1. Blank or general endorsement:

If the endorser signs his name only and does not specify the name of the endorsee, the endorsement is said to be in blank Sec. 16(1). The effect of a blank endorsement is to convert the order instrument into bearer instrument (Sec. 54), which may be transferred merely by delivery.

2. Endorsement in full or special endorsement:

If the endorser, in addition to his signature, also adds a direction to pay the amount mentioned in the instrument to, or to the order of, a specified person the endorsement is said to be in full [Sec. 16(1)].

If, for example, A, the holder of a bill of exchange, wants to make an endorsement in full to B, he would write thus: "Pay to B or order, SdA4." After such an endorsement it is only the endorsee, i.e., B, who is entitled to receive the payment of the instrument and to further negotiate the instrument by his endorsement.

A blank endorsement can easily be converted into an endorsement in full, According to Section 49, the holder of a negotiable instrument endorsed in blank may, without signing his own name, by writing above the endorser's signature a direction to pay to any other person as endorsee, convert the endorsement in blank into an endorsement in full; and since such holder does not sign himself on the instrument he does not thereby incur the responsibility of an endorser.

3. Partial Endorsement:

Section 56 provides that a negotiable instrument cannot be endorsed for a part of the amount appearing to be due on the instrument.
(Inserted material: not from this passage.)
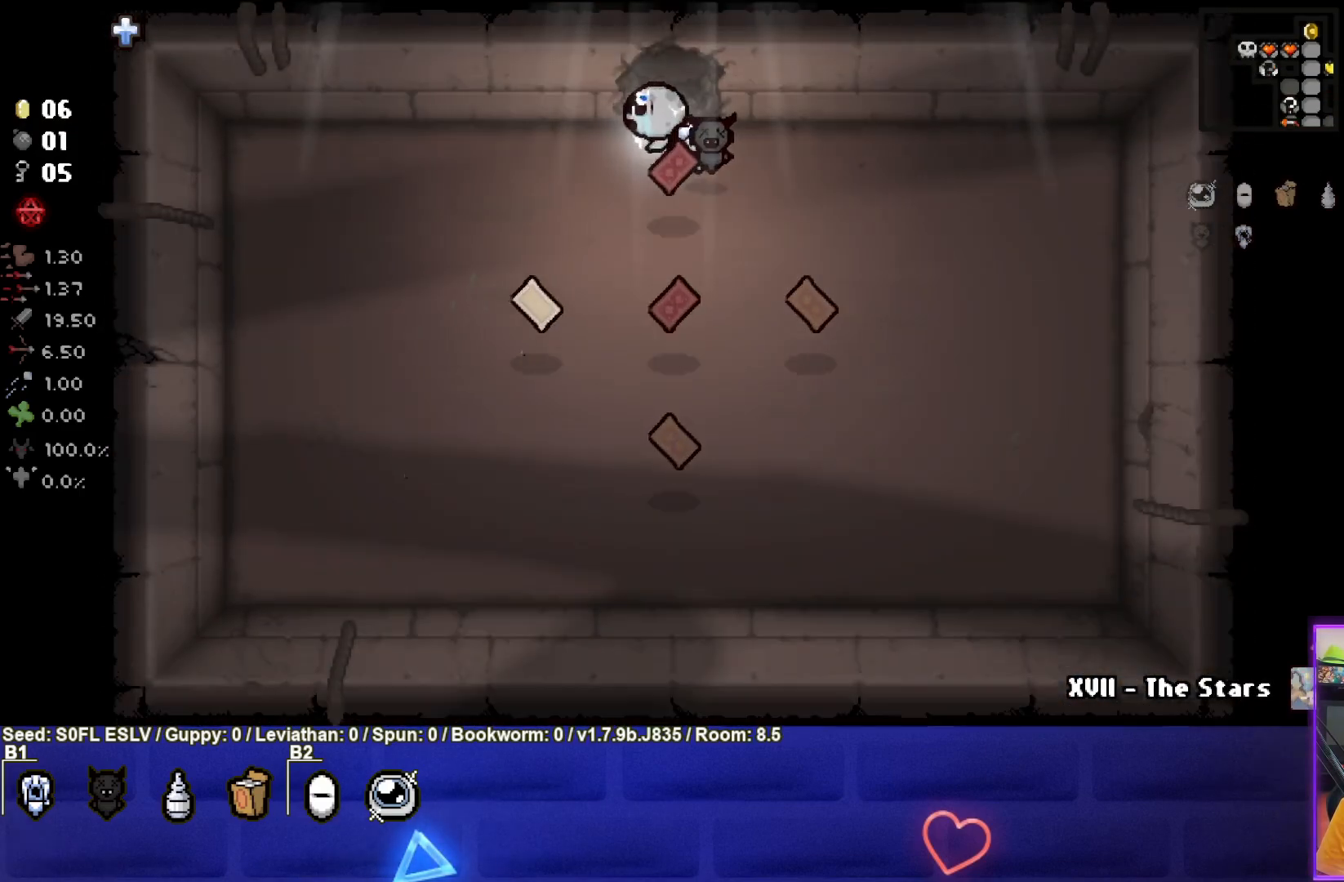
{"buttons": [], "left_stick": "down-right", "events": [[150, "left_stick", "center"], [333, "left_stick", "right"], [433, "left_stick", "down-right"]]}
In other words, a partial endorsement which transfers the rights to receive only a part payment of the amount due on the instrument is invalid.
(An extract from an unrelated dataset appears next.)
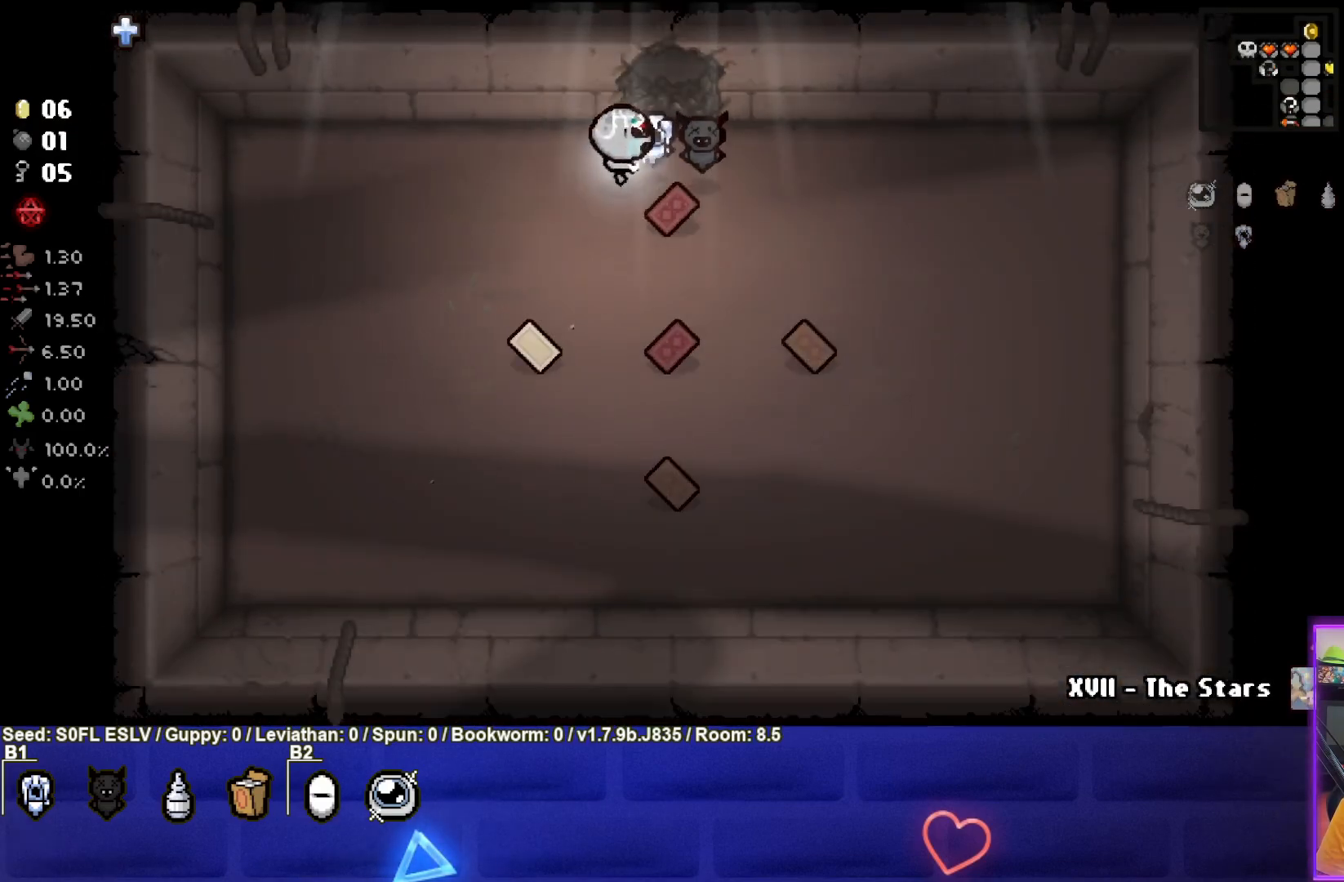
{"buttons": [], "left_stick": "center", "events": [[233, "left_stick", "center"]]}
Such an endorsement has been declared invalid because it would subject the prior parties to plurality of actions (one action by holder for part value and another action by endorsee for part value) "and will thus cause inconvenience to them.

Moreover, it would also interfere with the free circulation of negotiable instruments. It may be noted that an endorsement which purports to transfer the instrument to two or more endorses separately, and not jointly is also treated as partial endorsement and hence would be invalid.

Thus, where A holds a bill for Rs 2,000 and endorses it in favour of B for Rs 1,000 and in favour of C for the remaining Rs 1,000, the endorsement is partial and invalid.

Section 56, however, further provides that where an instrument has been paid in part, a note to that effect ma; be endorsed on the instrument and it may then be negotiated for the balance.

Thus, if in the above illustration the acceptor has already paid Rs 1,000 to A, the holder of the bill, A can then make an endorsement saying "Pay B or order" Rs 1,000 being the unpaid residue of the bill." Such an endorsement would be valid.

4. Restrictive endorsement:

Stating the effect of endorsement, Section 50 provides that "the endorsement of negotiable instrument followed by delivery transfers to the endorsee the property herein with the right of further negotiation." However, Section 50 permits restrictive endorsement.

An endorsement which, by express words, prohibits the endorsee from further negotiating the instrument or restricts the endorsee to deal with his instrument as directed by the endorser is called 'restrictive' endorsement.

The endorsee under a restrictive endorsement gets all the rights of an endorser except the right of further negotiation. In other words, such an endorsement entitles the endorsee to receive the payment on due date and sue the parties for it but he cannot further negotiate the instrument.

Illustrations:

(a) B, the holder of the bill, makes an endorsement on the bill saying "Pay C only." It is a restrictive endorsement as C cannot negotiate the bill further.2

(b) B, the holder of the bill, makes an indorsement on the bill, saying "Pay C for my use or "Pay C or order for the account of B." In either case there is a restrictive endorsement as the right of further negotiation by C has been excluded thereby.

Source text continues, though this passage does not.